Farming is an appealing theme in games, which is why games like Harvest Moon and Stardew Valley are so popular. There is only a small selection of visual novels with farming or gardening as a component of the game, so I wanted to delve into a few VNs that manage to include our beloved harvesting theme as a fundamental part of the story. The last visual novel in this list takes the cake as my favorite farming VN out there right now.
Flower Shop: Summer in Fairbrook
Flower Shop: Summer in Fairbrook, released in 2010, is a visual novel that combines dating sim elements with farming mechanics. The story centers around Steve, a city kid who’s forced to spend his summer on a farm in Fairbrook. This game is adorable and has farming mechanics, which is what everyone is on board with, so why isn’t it more popular?
Flower Shop: Summer in Fairbrook allows you to buy seeds and plant crops that you can sell at the market. The item design and user interface for planting are really appealing and polished. The problem is, there isn’t a lot of motive for farming in this game since it doesn’t benefit the player in any way, and you can’t buy anything like gifts to help with your relationships. Aside from your harvesting duties, there are four girls in Fairbrook that you can romance, but if you don’t play your cards right, you can end up alone.
While this game has received mixed reviews since its release over a decade ago, it’s worth mentioning that it was one of the first visual novels to implement farming sim mechanics, an innovative choice at the time. Summer in Fairbrook is an ambitious visual novel, though I wish the game’s farming element reaped more rewards for players. I think if a similar game to Summer in Fairbrook were to be created today, one that is distinctly a visual novel with rewarding quests and strong relationship building, it would do well.
Peachleaf Valley: Seeds of Love
Peachleaf Valley is an otome game about a girl who leaves the big city to become a farmer. She meets four love interests in this town, but which one will steal her heart? This article wouldn’t be complete without Peachleaf Valley, and fans might be surprised that it doesn’t actually contain farming sim gameplay, but there are still features that make this game special.
Despite the game not being projected to have simulation gameplay, the theme of the story is heavily influenced by farming sims, which alone makes it lovable. The artwork in this game is jaw-droppingly beautiful, and that’s no surprise considering this game is being developed by Great Gretuski Studios, the makers of Love Spell. These games are absolutely in my top three indie visual novels with beautiful artwork, and Peachleaf Valley is likely at number one.
What I’m really excited about in Peachleaf Valley are the “his POV” stories, because I adore reading the love interest’s perspective. Naturally, there’s an aura of mystery to otome love interests, and having that POV chapter helps resolve some of that mystery.
Play as a magical bunny in Princess Farmer, a pixel art visual novel with farming mechanics. The gameplay matches the style of Bejeweled; the goal is to match three or more crops to make combos.

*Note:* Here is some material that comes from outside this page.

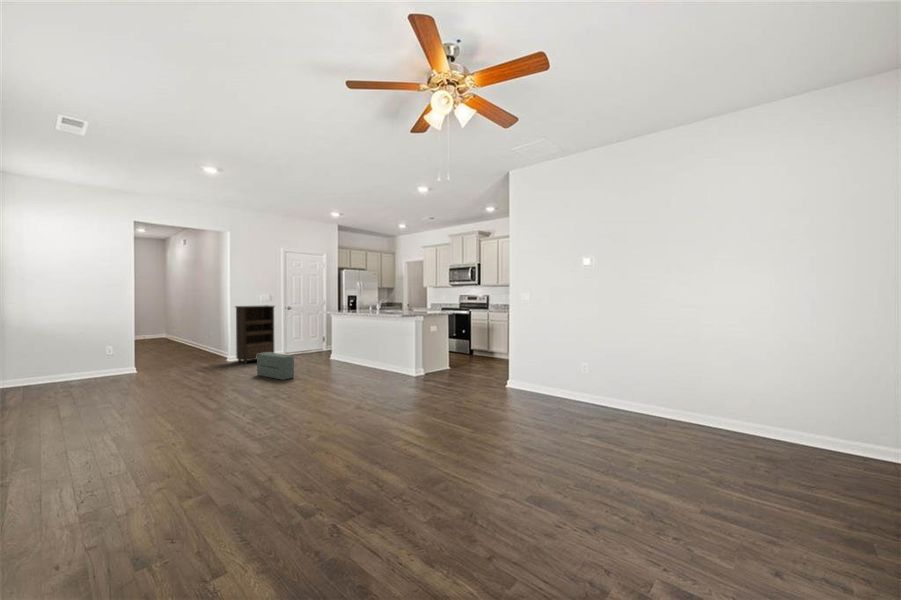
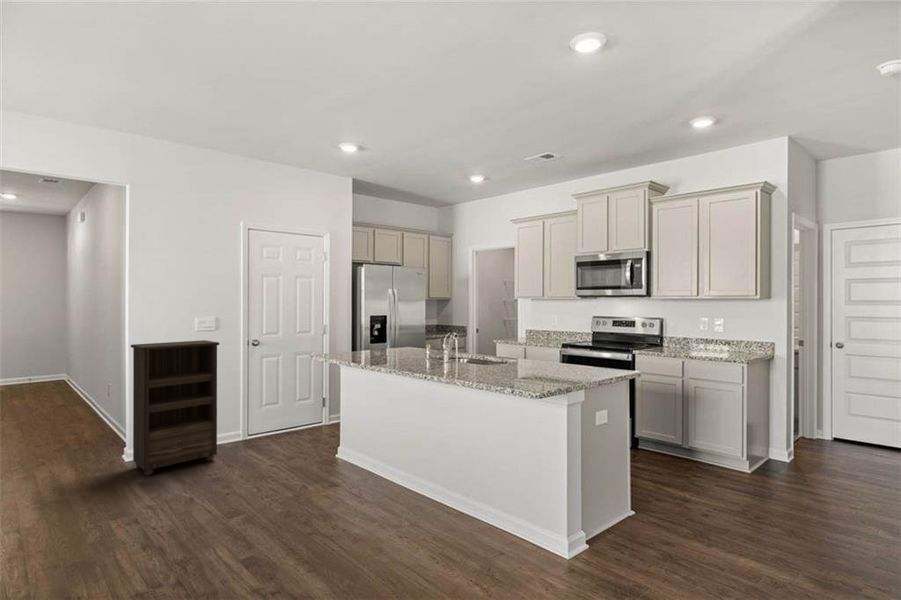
pouf: present [257,353,294,380] -> none [144,478,233,579]

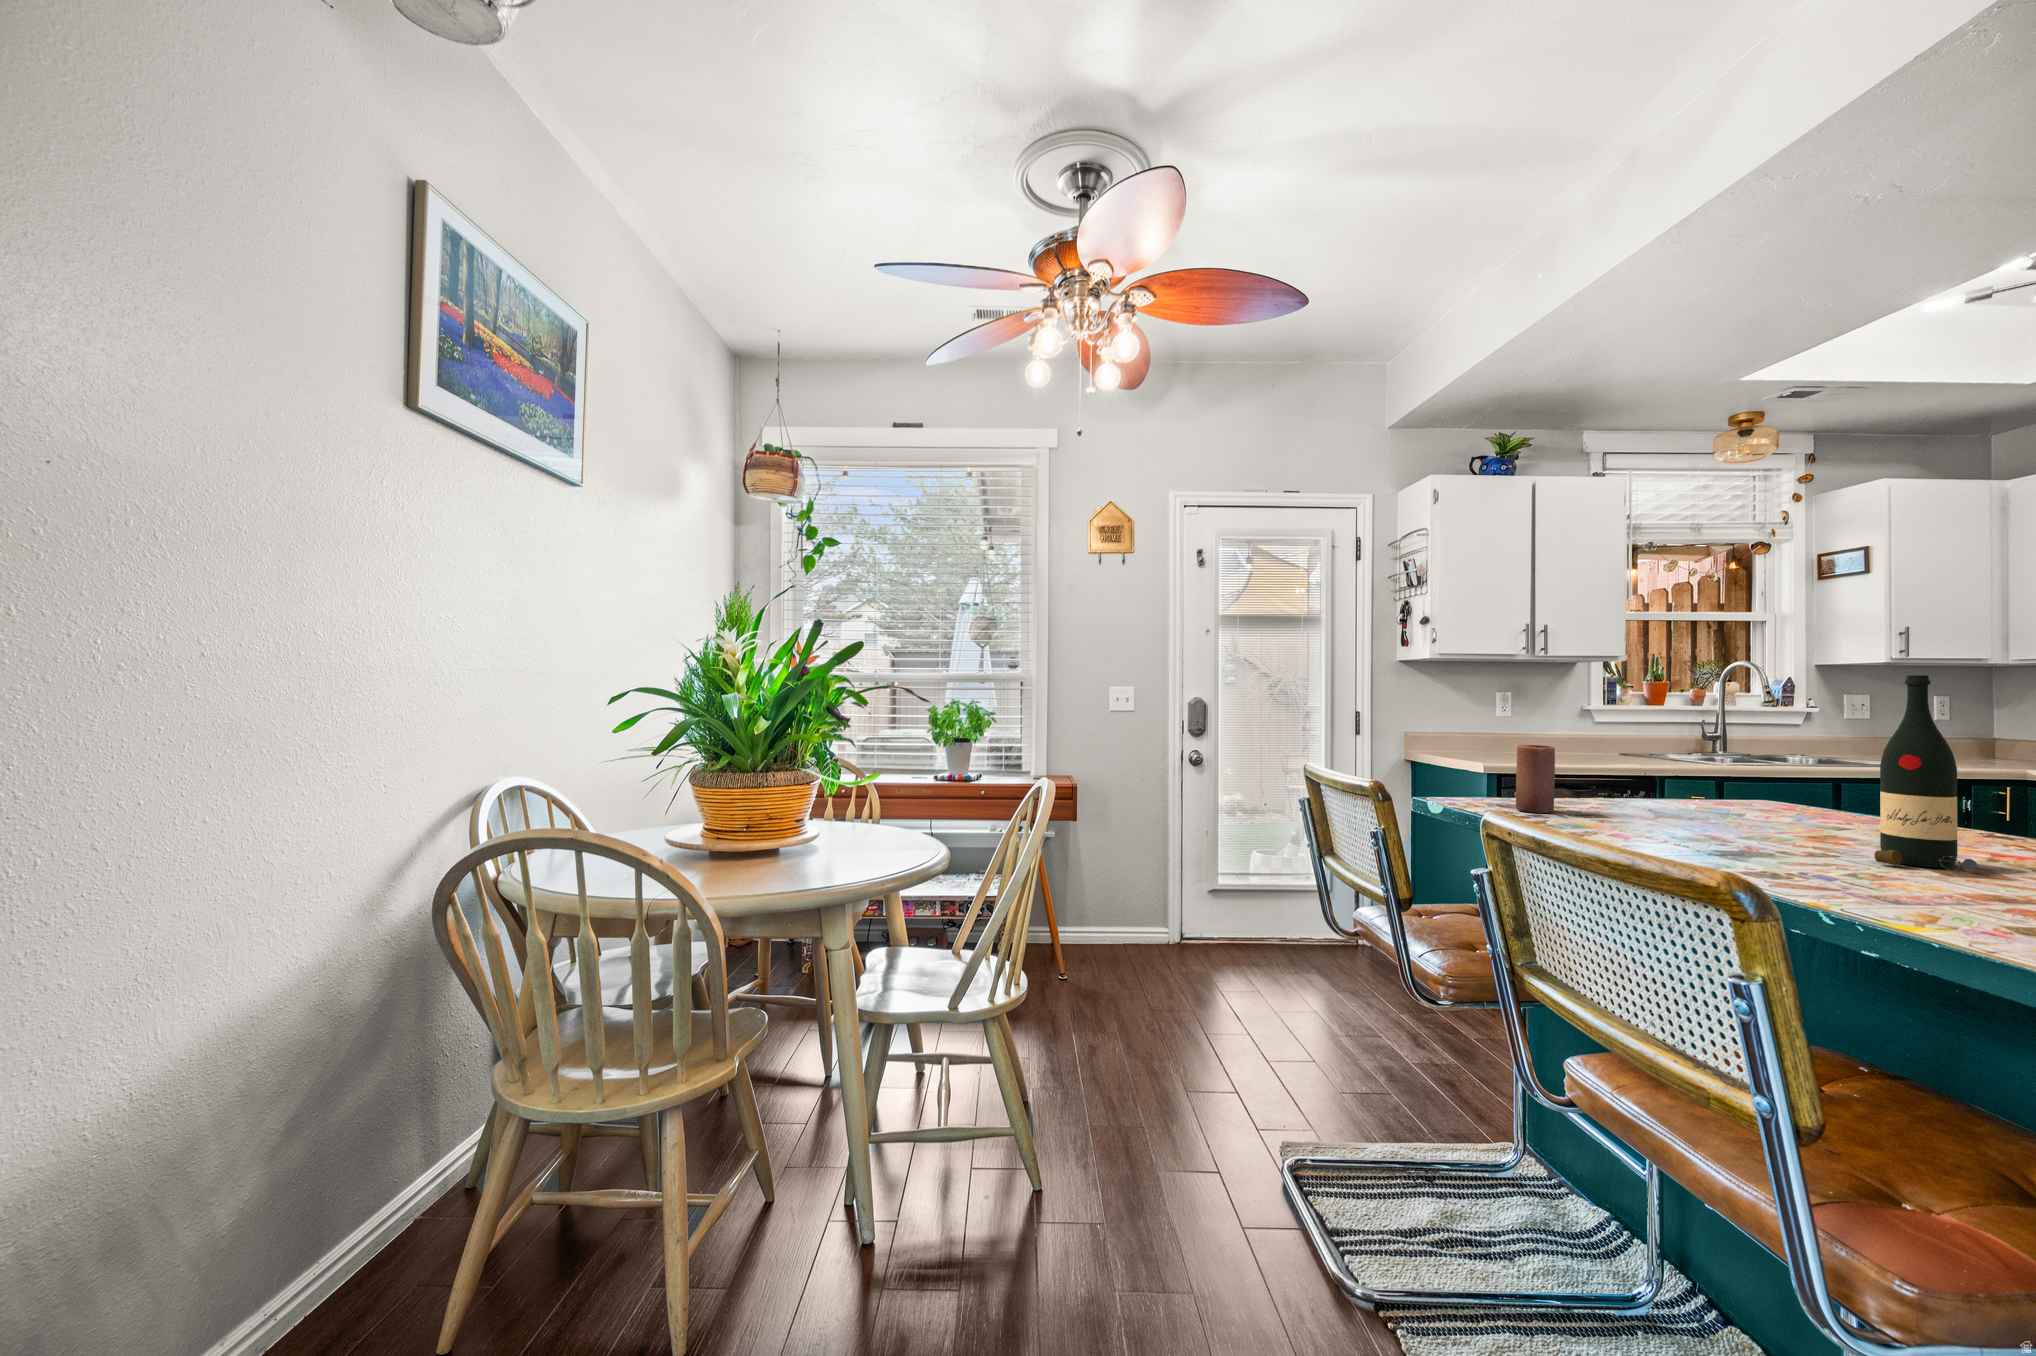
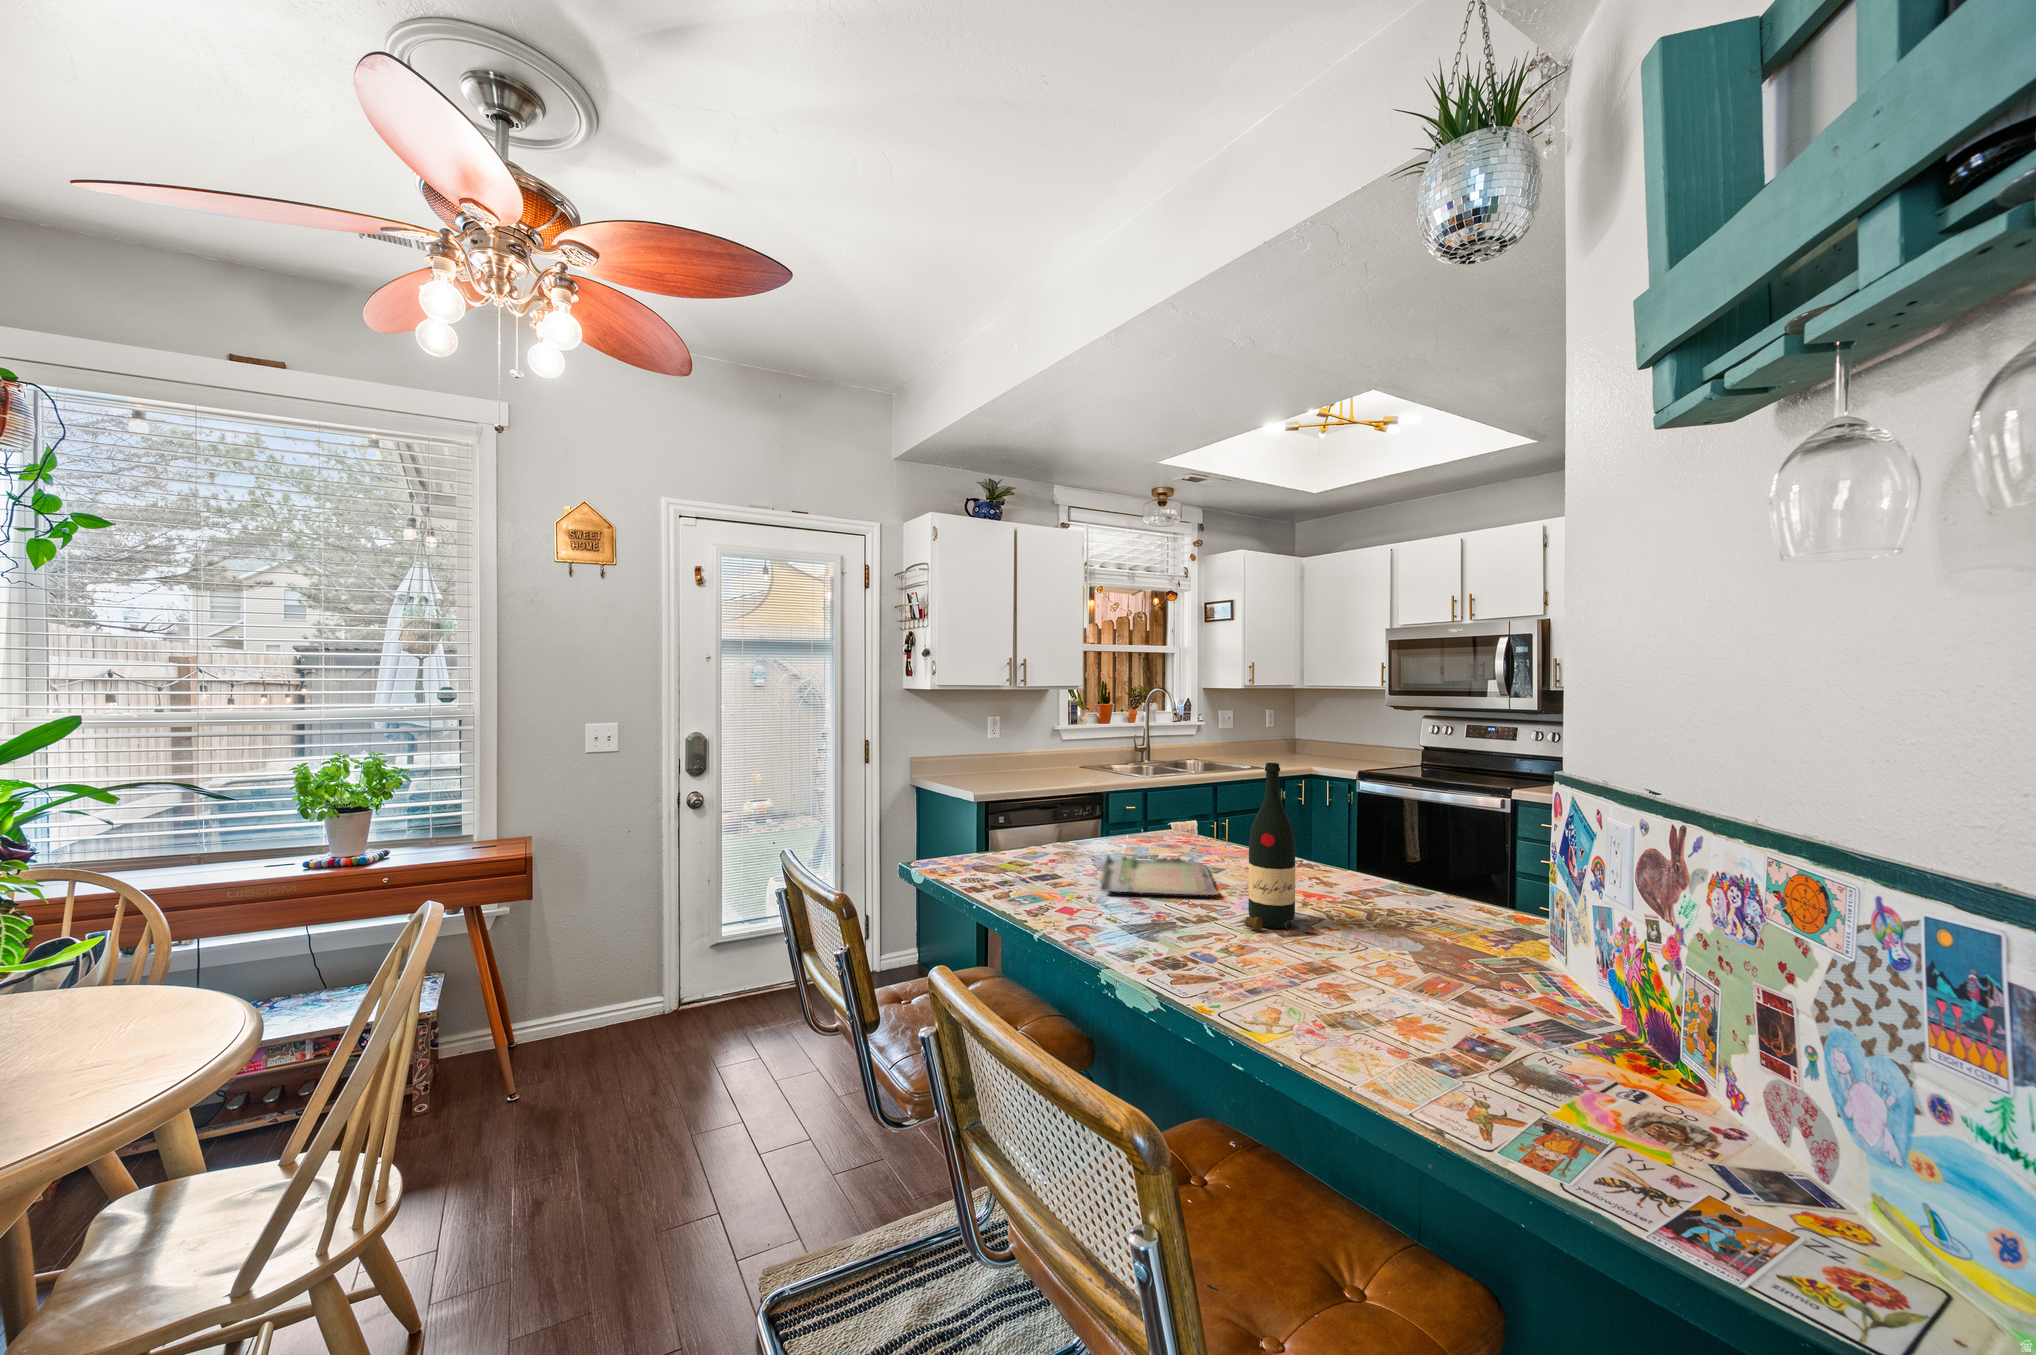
candle: present [1516,745,1555,813] -> none [987,809,1019,878]
tray: none [1662,802,1835,839] -> present [1101,855,1218,895]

Princess Farmer was released in March 2022. It is a gem because it brings something entirely new for visual novel players. I like that Princess Farmer features solo, co-op, and AI game options; it’s rare for visual novels to have options for social gameplay interaction.
Match-3 games are very alluring; I can easily find myself lost in them for hours, and this one has an actual story to go along with the gameplay. This game has dialogue options, relationship building, and a captivating storyline with mysteries to solve. Overall, out of the three games I’ve rounded up in this article, Princess Farmer seems to be the best combo of farming simulation and relationship building in a visual novel.